Exercise requirements
Repeat the records below exactly, leaving out any pictures.

[Document layout detection data]
*** Block opens ***

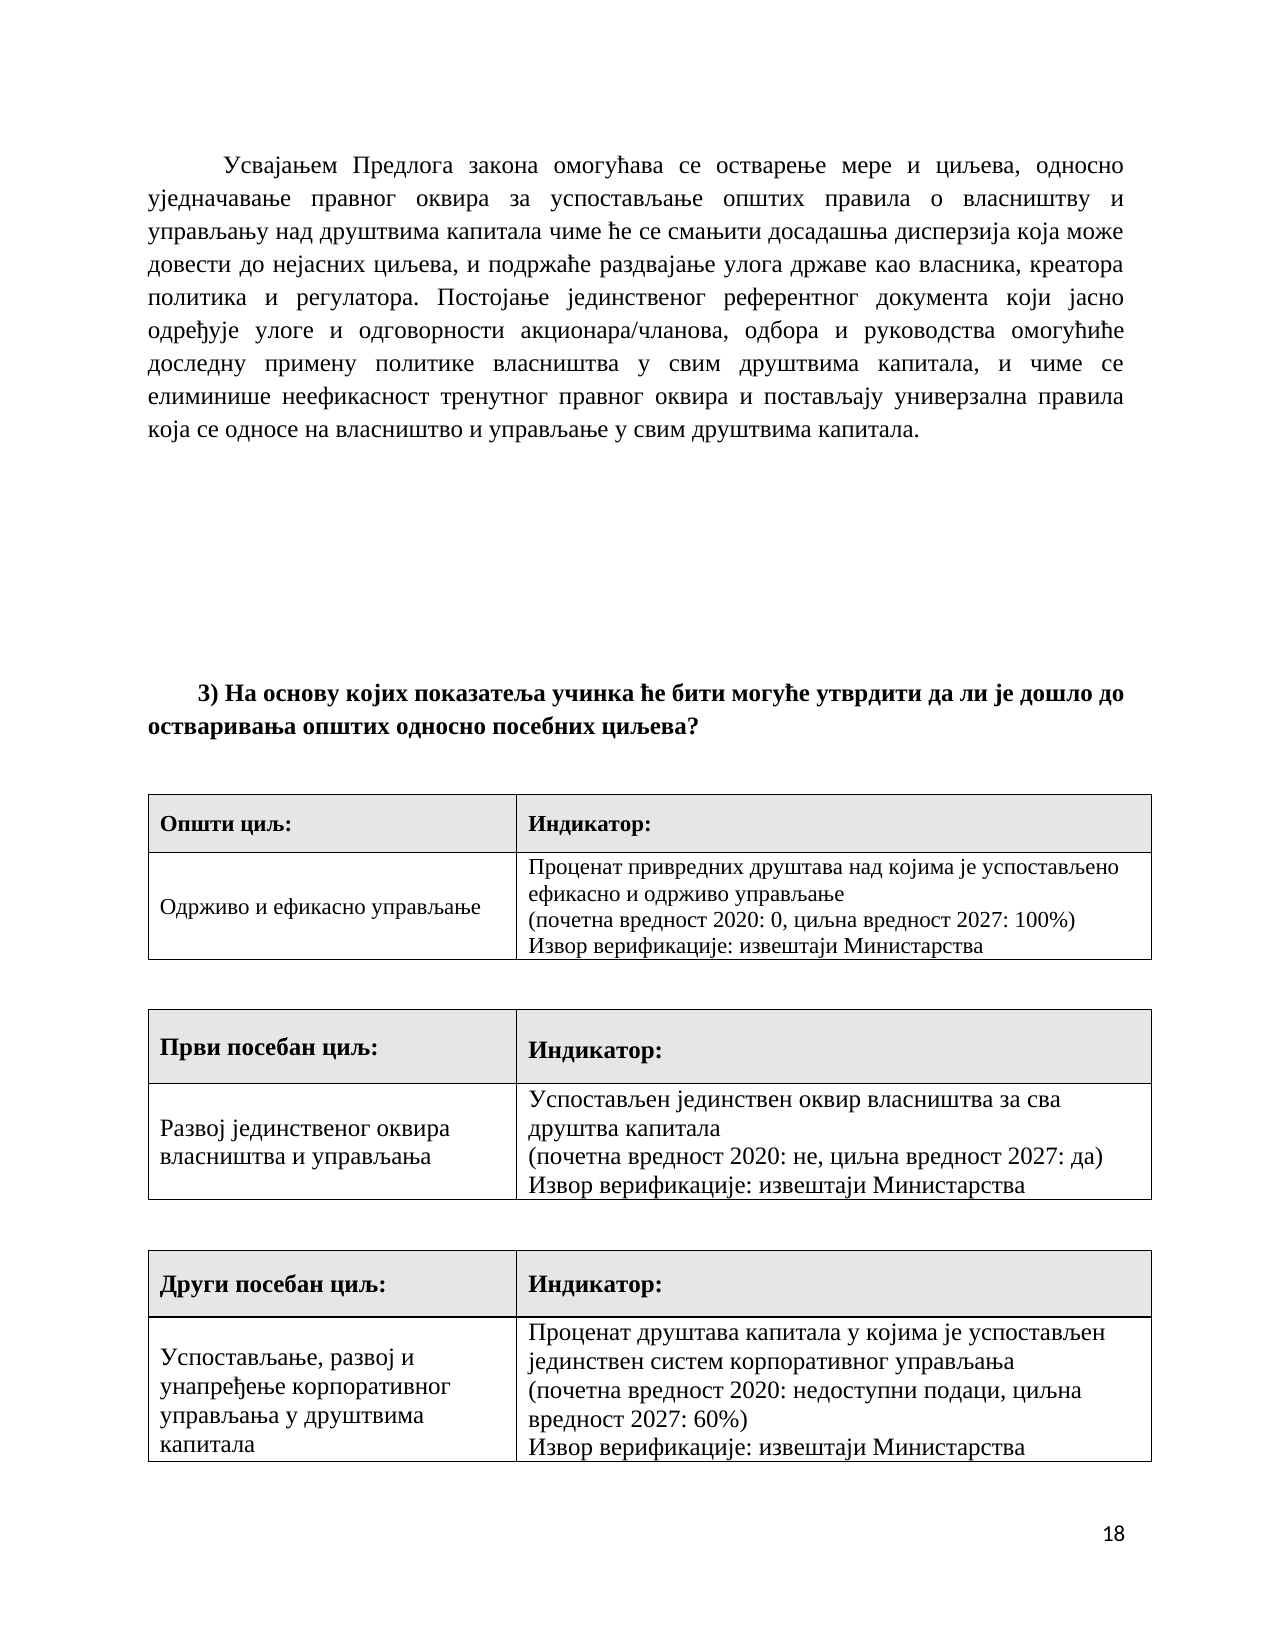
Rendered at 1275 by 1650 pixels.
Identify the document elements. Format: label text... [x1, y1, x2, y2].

table_header Индикатор: [517, 1251, 1151, 1316]
table_cell Одрживо и ефикасно управљање [149, 853, 516, 959]
table_header Други посебан циљ: [149, 1251, 516, 1316]
table_cell Проценат друштава капитала у којима је успостављен јединствен систем корпоративног управљања (почетна вредност 2020: недоступни подаци, циљна вредност 2027: 60%) Извор верификације: извештаји Министарства [517, 1318, 1151, 1461]
table_cell Развој јединственог оквира власништва и управљања [149, 1084, 516, 1199]
table_cell Успостављен јединствен оквир власништва за сва друштва капитала (почетна вредност 2020: не, циљна вредност 2027: да) Извор верификације: извештаји Министарства [517, 1084, 1151, 1199]
table_header Општи циљ: [149, 795, 516, 852]
table_header Први посебан циљ: [149, 1010, 516, 1083]
table_header Индикатор: [517, 795, 1151, 852]
text Усвајањем Предлога закона омогућава се остварење мере и циљева, односно уједначавање правног оквира за успостављање општих правила о власништву и управљању над друштвима капитала чиме ће се смањити досадашња дисперзија која може довести до нејасних циљева, и подржаће раздвајање улога државе као власника, креатора политика и регулатора. Постојање јединственог референтног документа који јасно одређује улоге и одговорности акционара/чланова, одбора и руководства омогућиће доследну примену политике власништва у свим друштвима капитала, и чиме се елиминише неефикасност тренутног правног оквира и постављају универзална правила која се односе на власништво и управљање у свим друштвима капитала. [148, 150, 1125, 443]
text 3) На основу којих показатеља учинка ће бити могуће утврдити да ли је дошло до остваривања општих односно посебних циљева? [148, 678, 1125, 740]
table_header Индикатор: [517, 1010, 1151, 1083]
table_cell Проценат привредних друштава над којима је успостављено ефикасно и одрживо управљање (почетна вредност 2020: 0, циљна вредност 2027: 100%) Извор верификације: извештаји Министарства [517, 853, 1151, 959]
table_cell Успостављање, развој и унапређење корпоративног управљања у друштвима капитала [149, 1318, 516, 1461]
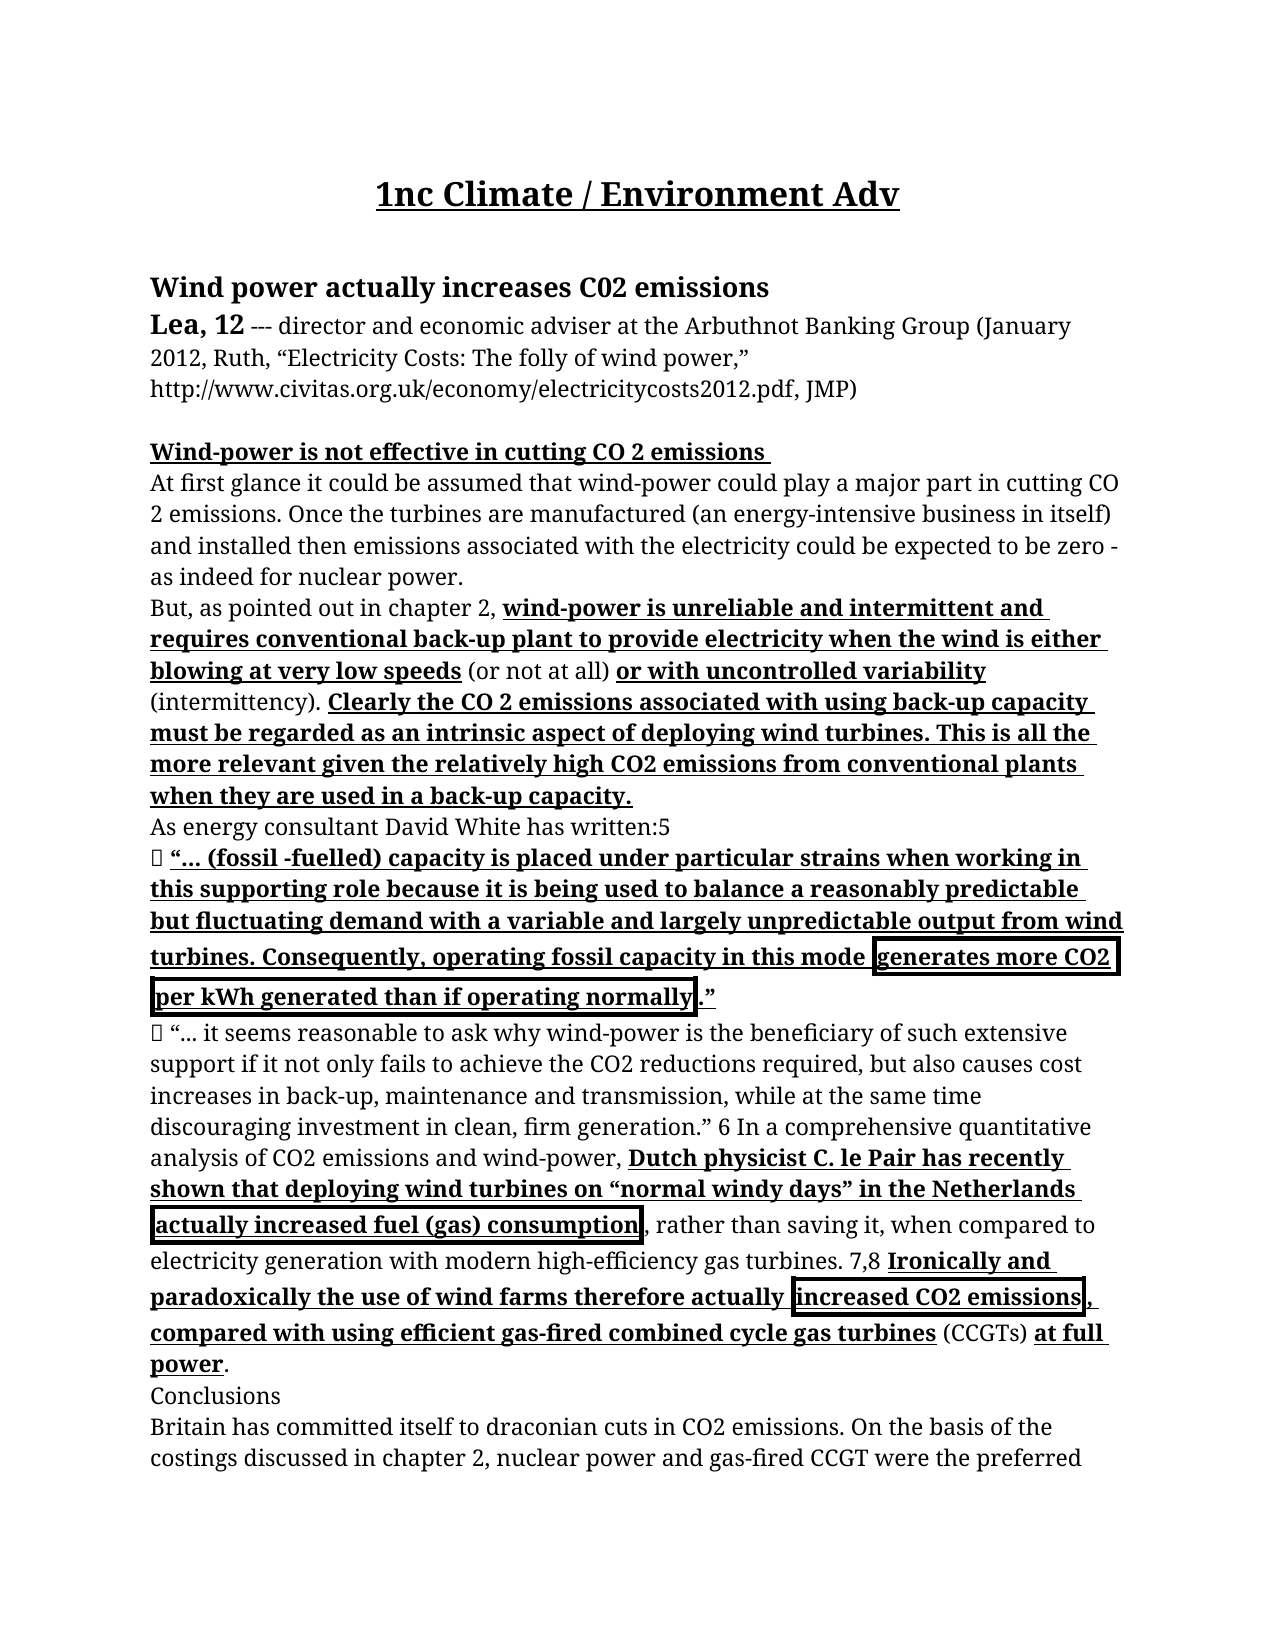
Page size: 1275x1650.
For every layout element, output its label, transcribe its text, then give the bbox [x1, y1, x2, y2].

subtitle Wind power actually increases C02 emissions [150, 268, 1125, 305]
text As energy consultant David White has written:5 [150, 811, 1125, 842]
text  “... (fossil -fuelled) capacity is placed under particular strains when working in this supporting role because it is being used to balance a reasonably predictable but fluctuating demand with a variable and largely unpredictable output from wind turbines. Consequently, operating fossil capacity in this mode generates more CO2 per kWh generated than if operating normally.” [150, 842, 1125, 1017]
text Lea, 12 --- director and economic adviser at the Arbuthnot Banking Group (January 2012, Ruth, “Electricity Costs: The folly of wind power,” http://www.civitas.org.uk/economy/electricitycosts2012.pdf, JMP) [150, 305, 1125, 404]
text Wind-power is not effective in cutting CO 2 emissions [150, 436, 1125, 467]
subtitle 1nc Climate / Environment Adv [150, 171, 1125, 216]
text But, as pointed out in chapter 2, wind-power is unreliable and intermittent and requires conventional back-up plant to provide electricity when the wind is either blowing at very low speeds (or not at all) or with uncontrolled variability (intermittency). Clearly the CO 2 emissions associated with using back-up capacity must be regarded as an intrinsic aspect of deploying wind turbines. This is all the more relevant given the relatively high CO2 emissions from conventional plants when they are used in a back-up capacity. [150, 592, 1125, 811]
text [150, 1411, 1125, 1473]
text Conclusions [150, 1379, 1125, 1411]
text At first glance it could be assumed that wind-power could play a major part in cutting CO 2 emissions. Once the turbines are manufactured (an energy-intensive business in itself) and installed then emissions associated with the electricity could be expected to be zero - as indeed for nuclear power. [150, 467, 1125, 592]
text  “... it seems reasonable to ask why wind-power is the beneficiary of such extensive support if it not only fails to achieve the CO2 reductions required, but also causes cost increases in back-up, maintenance and transmission, while at the same time discouraging investment in clean, firm generation.” 6 In a comprehensive quantitative analysis of CO2 emissions and wind-power, Dutch physicist C. le Pair has recently shown that deploying wind turbines on “normal windy days” in the Netherlands actually increased fuel (gas) consumption, rather than saving it, when compared to electricity generation with modern high-efficiency gas turbines. 7,8 Ironically and paradoxically the use of wind farms therefore actually increased CO2 emissions, compared with using efficient gas-fired combined cycle gas turbines (CCGTs) at full power. [150, 1017, 1125, 1379]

*** Block closes ***

Written response
Rendered at 1275 by 1650 pixels.
Identify the document elements. Format: label text... [x1, y1, x2, y2].

table_header Индикатор: [517, 1251, 1151, 1316]
table_cell Одрживо и ефикасно управљање [149, 853, 516, 959]
table_header Други посебан циљ: [149, 1251, 516, 1316]
table_cell Проценат друштава капитала у којима је успостављен јединствен систем корпоративног управљања (почетна вредност 2020: недоступни подаци, циљна вредност 2027: 60%) Извор верификације: извештаји Министарства [517, 1318, 1151, 1461]
table_cell Развој јединственог оквира власништва и управљања [149, 1084, 516, 1199]
table_cell Успостављен јединствен оквир власништва за сва друштва капитала (почетна вредност 2020: не, циљна вредност 2027: да) Извор верификације: извештаји Министарства [517, 1084, 1151, 1199]
table_header Општи циљ: [149, 795, 516, 852]
table_header Први посебан циљ: [149, 1010, 516, 1083]
table_header Индикатор: [517, 795, 1151, 852]
text Усвајањем Предлога закона омогућава се остварење мере и циљева, односно уједначавање правног оквира за успостављање општих правила о власништву и управљању над друштвима капитала чиме ће се смањити досадашња дисперзија која може довести до нејасних циљева, и подржаће раздвајање улога државе као власника, креатора политика и регулатора. Постојање јединственог референтног документа који јасно одређује улоге и одговорности акционара/чланова, одбора и руководства омогућиће доследну примену политике власништва у свим друштвима капитала, и чиме се елиминише неефикасност тренутног правног оквира и постављају универзална правила која се односе на власништво и управљање у свим друштвима капитала. [148, 150, 1125, 443]
text 3) На основу којих показатеља учинка ће бити могуће утврдити да ли је дошло до остваривања општих односно посебних циљева? [148, 678, 1125, 740]
table_header Индикатор: [517, 1010, 1151, 1083]
table_cell Проценат привредних друштава над којима је успостављено ефикасно и одрживо управљање (почетна вредност 2020: 0, циљна вредност 2027: 100%) Извор верификације: извештаји Министарства [517, 853, 1151, 959]
table_cell Успостављање, развој и унапређење корпоративног управљања у друштвима капитала [149, 1318, 516, 1461]
Page size: 1275x1650.
For every layout element, output its label, transcribe its text, then give the bbox [x1, y1, x2, y2].

subtitle Wind power actually increases C02 emissions [150, 268, 1125, 305]
text As energy consultant David White has written:5 [150, 811, 1125, 842]
text  “... (fossil -fuelled) capacity is placed under particular strains when working in this supporting role because it is being used to balance a reasonably predictable but fluctuating demand with a variable and largely unpredictable output from wind turbines. Consequently, operating fossil capacity in this mode generates more CO2 per kWh generated than if operating normally.” [150, 842, 1125, 1017]
text Lea, 12 --- director and economic adviser at the Arbuthnot Banking Group (January 2012, Ruth, “Electricity Costs: The folly of wind power,” http://www.civitas.org.uk/economy/electricitycosts2012.pdf, JMP) [150, 305, 1125, 404]
text Wind-power is not effective in cutting CO 2 emissions [150, 436, 1125, 467]
subtitle 1nc Climate / Environment Adv [150, 171, 1125, 216]
text But, as pointed out in chapter 2, wind-power is unreliable and intermittent and requires conventional back-up plant to provide electricity when the wind is either blowing at very low speeds (or not at all) or with uncontrolled variability (intermittency). Clearly the CO 2 emissions associated with using back-up capacity must be regarded as an intrinsic aspect of deploying wind turbines. This is all the more relevant given the relatively high CO2 emissions from conventional plants when they are used in a back-up capacity. [150, 592, 1125, 811]
text [150, 1411, 1125, 1473]
text Conclusions [150, 1379, 1125, 1411]
text At first glance it could be assumed that wind-power could play a major part in cutting CO 2 emissions. Once the turbines are manufactured (an energy-intensive business in itself) and installed then emissions associated with the electricity could be expected to be zero - as indeed for nuclear power. [150, 467, 1125, 592]
text  “... it seems reasonable to ask why wind-power is the beneficiary of such extensive support if it not only fails to achieve the CO2 reductions required, but also causes cost increases in back-up, maintenance and transmission, while at the same time discouraging investment in clean, firm generation.” 6 In a comprehensive quantitative analysis of CO2 emissions and wind-power, Dutch physicist C. le Pair has recently shown that deploying wind turbines on “normal windy days” in the Netherlands actually increased fuel (gas) consumption, rather than saving it, when compared to electricity generation with modern high-efficiency gas turbines. 7,8 Ironically and paradoxically the use of wind farms therefore actually increased CO2 emissions, compared with using efficient gas-fired combined cycle gas turbines (CCGTs) at full power. [150, 1017, 1125, 1379]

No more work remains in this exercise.